(Provided material begins)

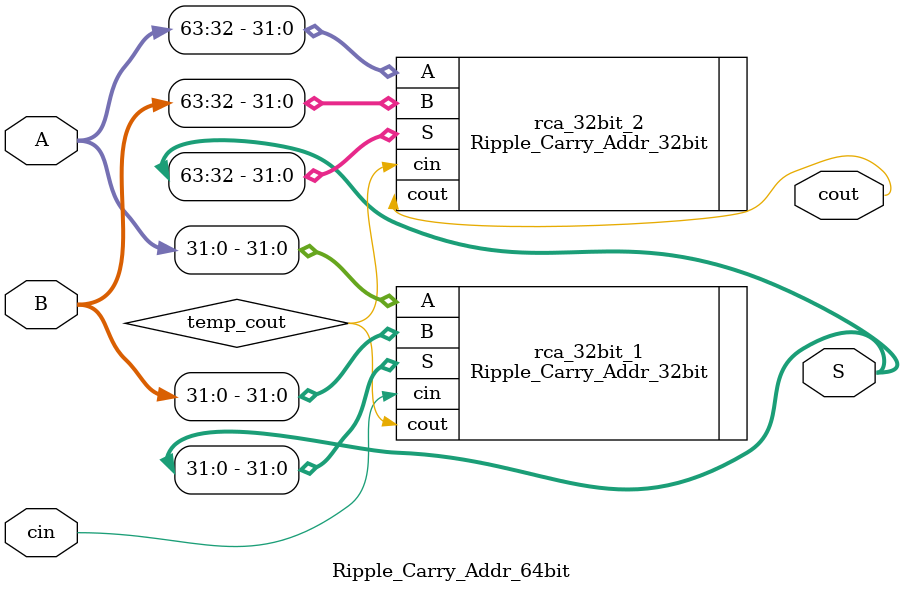
<source format=v>
`timescale 1ns / 1ps
module Ripple_Carry_Addr_64bit(A, B, cin, S, cout);
    input[63:0] A, B;
    input cin;
    output[63:0] S;
    output cout;

    wire temp_cout;
    // 2 instantiated 8-bit ripple carry adders
    Ripple_Carry_Addr_32bit rca_32bit_1(.A(A[31:0]),.B(B[31:0]),.cin(cin),.S(S[31:0]),.cout(temp_cout));
	 Ripple_Carry_Addr_32bit rca_32bit_2(.A(A[63:32]),.B(B[63:32]),.cin(temp_cout),.S(S[63:32]),.cout(cout));
endmodule
</source>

(Provided material ends)

Assignment: When you repeat the data, keep it exact and drop every picture.

Result of this exercise:
<source format=v>
`timescale 1ns / 1ps
module Ripple_Carry_Addr_64bit(A, B, cin, S, cout);
    input[63:0] A, B;
    input cin;
    output[63:0] S;
    output cout;

    wire temp_cout;
    // 2 instantiated 8-bit ripple carry adders
    Ripple_Carry_Addr_32bit rca_32bit_1(.A(A[31:0]),.B(B[31:0]),.cin(cin),.S(S[31:0]),.cout(temp_cout));
	 Ripple_Carry_Addr_32bit rca_32bit_2(.A(A[63:32]),.B(B[63:32]),.cin(temp_cout),.S(S[63:32]),.cout(cout));
endmodule
</source>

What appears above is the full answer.